> Data to use
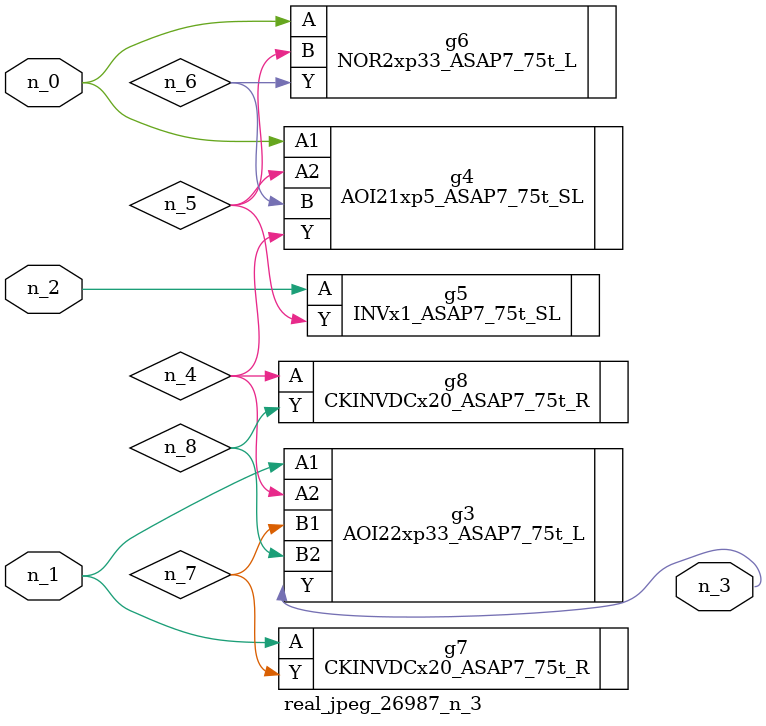
<source format=v>
module real_jpeg_26987_n_3 (n_1, n_0, n_2, n_3);

input n_1;
input n_0;
input n_2;

output n_3;

wire n_5;
wire n_4;
wire n_8;
wire n_6;
wire n_7;

AOI21xp5_ASAP7_75t_SL g4 ( 
.A1(n_0),
.A2(n_5),
.B(n_6),
.Y(n_4)
);

NOR2xp33_ASAP7_75t_L g6 ( 
.A(n_0),
.B(n_5),
.Y(n_6)
);

AOI22xp33_ASAP7_75t_L g3 ( 
.A1(n_1),
.A2(n_4),
.B1(n_7),
.B2(n_8),
.Y(n_3)
);

CKINVDCx20_ASAP7_75t_R g7 ( 
.A(n_1),
.Y(n_7)
);

INVx1_ASAP7_75t_SL g5 ( 
.A(n_2),
.Y(n_5)
);

CKINVDCx20_ASAP7_75t_R g8 ( 
.A(n_4),
.Y(n_8)
);


endmodule
</source>
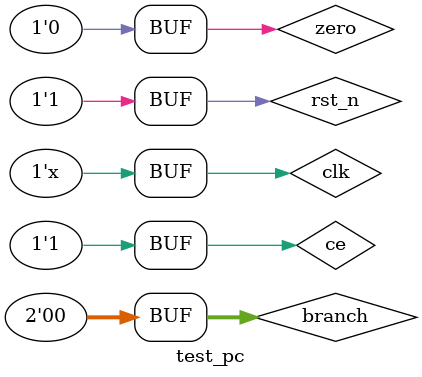
<source format=v>
`timescale 1ns / 1ps


module test_pc;
    wire [31:0]    cur_pc;
    reg  [31:0]    imm;
    reg  [1:0]     branch;
    reg            zero;
    reg            result_o;

    wire [31:0]    next_pc;

    reg              ce;
    //reg  [31:0]      addr;
    wire [31:0]     inst;

    reg clk;    
    reg rst_n;
    
        
    initial begin
        clk = 0;
        rst_n = 0;
    
        #100
        rst_n = 1'b1;
        ce = 1'b1;       
    
        branch = 1'b0;
        zero = 1'b0;
    
    end
    always #100 clk = ~clk;

    next_pc next_pc0(
        .pc(cur_pc),
        .imm(imm),
        .branch(branch),
        .zero(zero),
        .next_pc(next_pc)
        );
    
    inst_rom inst_rom0(
        .ce(ce),
        .addr(cur_pc),
        .inst(inst)
        );
    
    pc_reg pc_reg0(
        .clk(clk),
        .rst_n(rst_n),
        
        .next_pc(next_pc),
        .cur_pc(cur_pc)
        );

endmodule
</source>
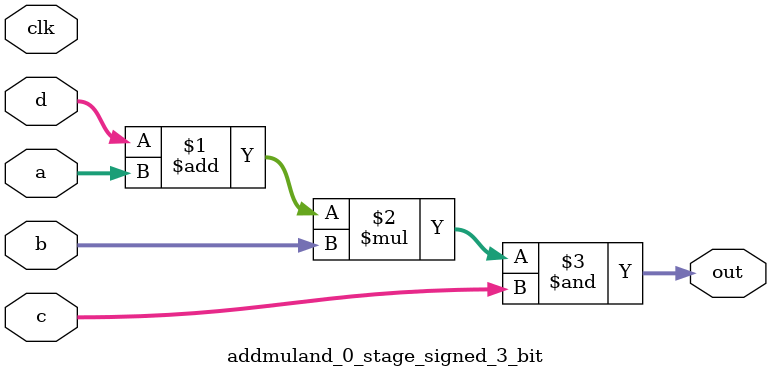
<source format=sv>
(* use_dsp = "yes" *) module addmuland_0_stage_signed_3_bit(
	input signed [2:0] a,
	input signed [2:0] b,
	input signed [2:0] c,
	input signed [2:0] d,
	output [2:0] out,
	input clk);

	assign out = ((d + a) * b) & c;
endmodule

</source>
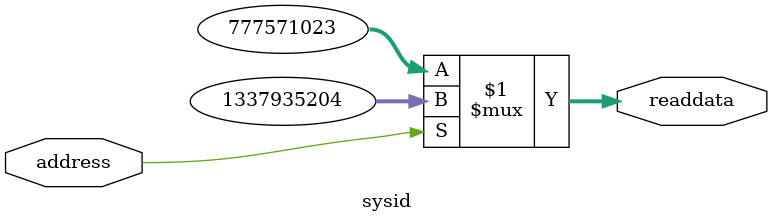
<source format=v>

`timescale 1ns / 1ps
// synthesis translate_on

// turn off superfluous verilog processor warnings 
// altera message_level Level1 
// altera message_off 10034 10035 10036 10037 10230 10240 10030 

module sysid (
               // inputs:
                address,

               // outputs:
                readdata
             )
;

  output  [ 31: 0] readdata;
  input            address;

  wire    [ 31: 0] readdata;
  //control_slave, which is an e_avalon_slave
  assign readdata = address ? 1337935204 : 777571023;

endmodule


</source>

> Task brief
Where a line of the records has the string "branch", return that line.

> Response to the task
    reg  [1:0]     branch;
        branch = 1'b0;
        .branch(branch),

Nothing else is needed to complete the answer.